The College Cartel Example
As I’ve written about in my book, The College Cartel, higher education in the United States is fundamentally anti-technological. Tuition costs rise faster than the rate of inflation with absolutely no evidence that the education is getting any better. Indeed, many claim that the quality of education is actually getting worse.
So how do colleges, elite and non-elite, obscure that fact? They continue to claim that while education costs are rising, the earnings premium of a college degree is too. They try to shift the public perception of their product from MORE-LESS, to a technological form of MORE-MORE.
Of course, the earnings premium narrative is deeply deceptive. There is plenty of evidence that the growth in the earnings premium doesn’t come from an increase in the value of a college education but rather the brutal collapse of jobs in America for those without a college degree.
Of course, by focusing attention on the output side of the college equation, schools can ignore their own fundamental inefficiency with the inputs they select. They don’t have to address bloated administrations. They don’t have to address the building of lazy pools and worthless facilities completely unrelated to education. They don’t have to address the inherently slow pace with which information technology is being integrated into campus life.
As long as they can obfuscate and use the US Government to raise entry barriers to credentialism, they will.
The Big Oil Example
The Big Oil example is also interesting. Today, there is a steady political consensus that climate change is real and man-made. Nevertheless, there is also an increasingly pervasive narrative that Americans ought to support the ESG movement whereby Big Oil companies take some of their profits and invest them in R&D around Geothermal, Solar, or Wind energy.
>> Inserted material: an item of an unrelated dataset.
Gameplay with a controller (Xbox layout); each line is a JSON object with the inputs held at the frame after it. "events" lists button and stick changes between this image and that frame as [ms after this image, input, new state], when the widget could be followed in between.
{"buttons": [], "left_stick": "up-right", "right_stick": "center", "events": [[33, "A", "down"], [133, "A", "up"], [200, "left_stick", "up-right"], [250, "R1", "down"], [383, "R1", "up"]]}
This ESG frame turns the anti-technological oil sector into the vehicle for a green technological transformation. It shifts a MORE-LESS sector into a LESS-MORE sector in the public mind.
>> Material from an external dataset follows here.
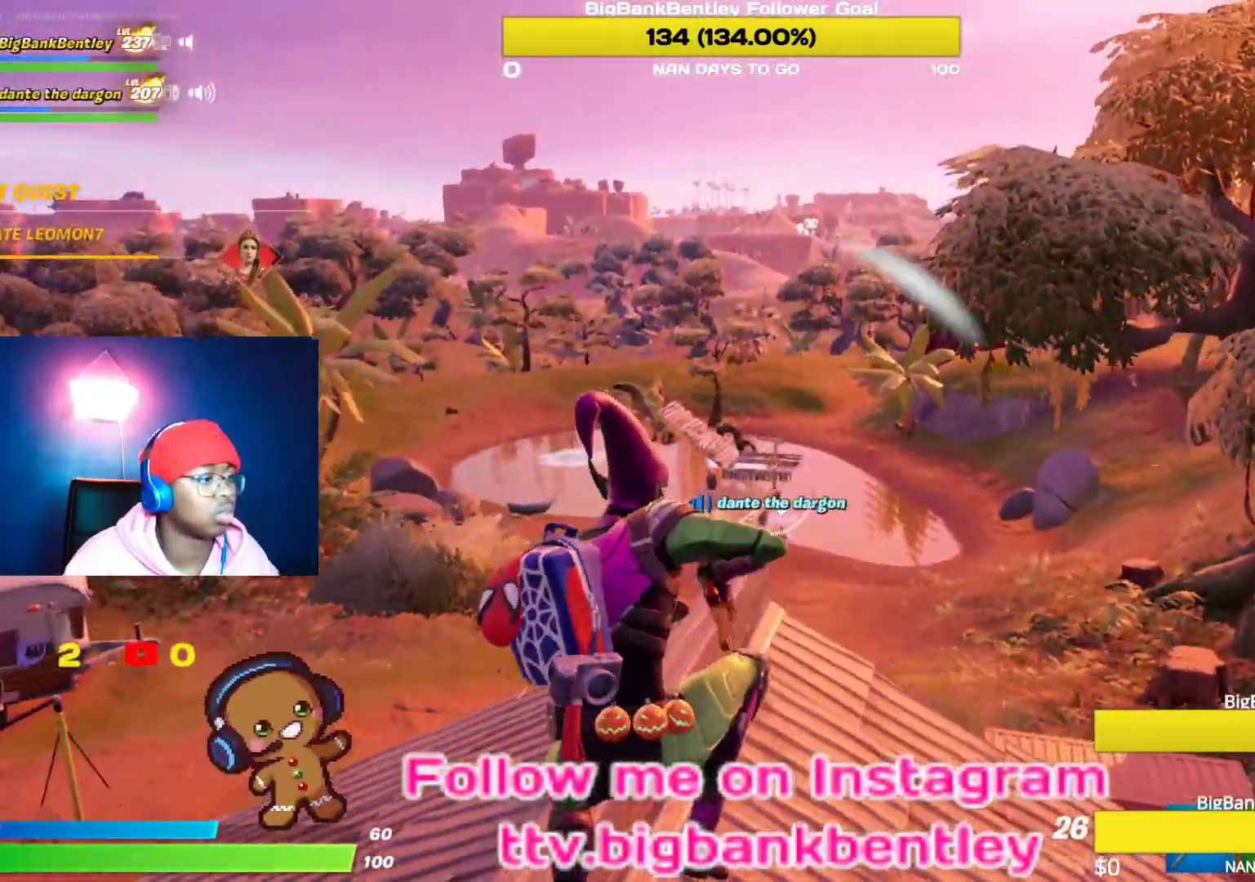
{"buttons": [], "left_stick": "up-right", "right_stick": "center", "events": [[200, "right_stick", "up-left"], [367, "right_stick", "center"]]}
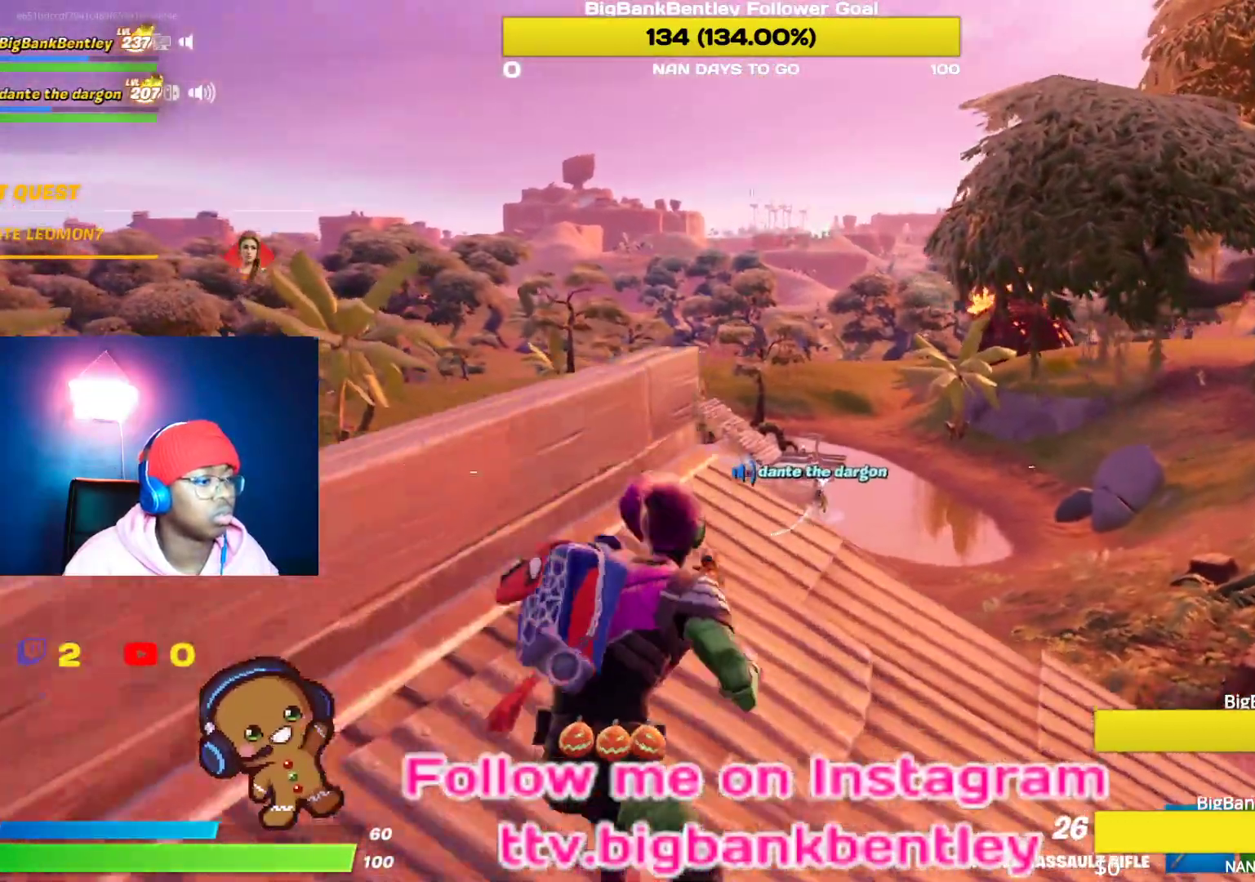
{"buttons": ["L2"], "left_stick": "up-right", "right_stick": "center", "events": [[50, "right_stick", "left"], [167, "R3", "down"], [250, "R3", "up"], [300, "L2", "down"], [400, "right_stick", "center"]]}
Look for example at this headline in Forbes from 2022: ESG Investors Should Support Big Oil. By pretending that Big Oil is a means to a more technological end, the sector obscures its fundamentally anti-technological bent. Yet, increasingly, Americans are being taken along for the ride.
Of course thats not all Big Oil does. They also move to classify fossil fuels as technological. Frames like clean coal, green natural gas, and others help obfuscate what is really happening. Take, for example, this story from Ohio.
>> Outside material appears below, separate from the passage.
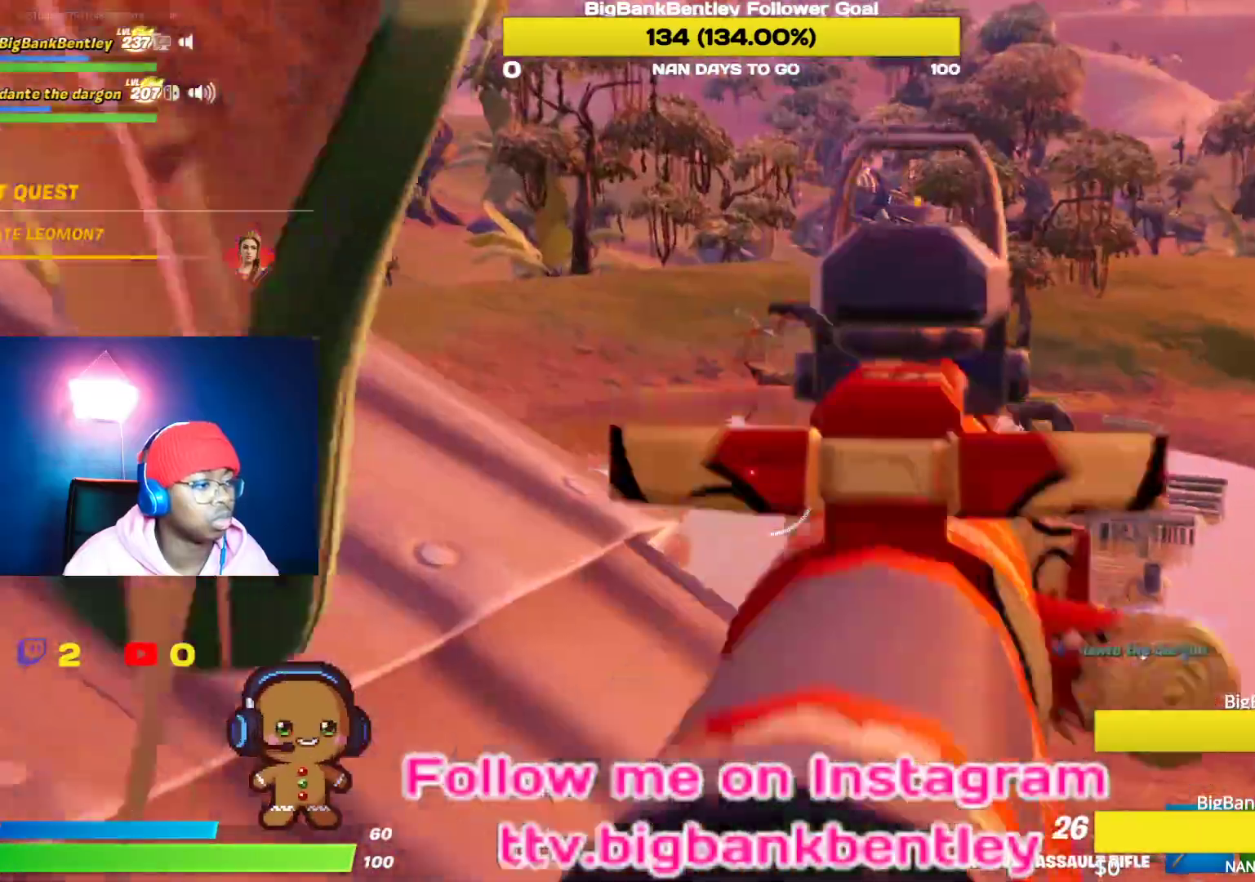
{"buttons": ["L2"], "left_stick": "up-left", "right_stick": "left", "events": [[50, "left_stick", "up"], [133, "right_stick", "up-right"], [167, "left_stick", "center"], [233, "right_stick", "center"], [350, "left_stick", "down-left"], [450, "right_stick", "left"], [483, "left_stick", "up-left"]]}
Lastly, there’s some evidence that Big Oil allies have subsidized so-called green groups in their war on nuclear energy. This type of dark move prevents nuclear energy from ever being deployed at scale, by increasing the regulatory burden to the point where nuclear can never achieve liftoff. By framing nuclear energy as anti-technological, despite the theoretical truth that nuclear offers the best energy-density of any commercial technology, Big Oil has been able to keep a powerful potential entrant out. Again, the strategy is one of lying.
Where We Go From Here
We’re in desperate need of a new political movement oriented around dismantling the state protections granted to anti-technological institutions like the Ivy League or Big Oil. Nor are those the only sectors with an anti-technology bent. Another obvious problem is Big Pharma with its patent protections and regulatory capture of the FDA to raise the cost of entry. Healthcare, housing, education, energy, many massive swaths of America are fundamentally anti-technology.
We can no longer wage a case by case battle for public support. We need a broader political narrative around the fundamental issue of American stagnation and the role that lying from big incumbents plays in securing that stagnation. We also need it soon.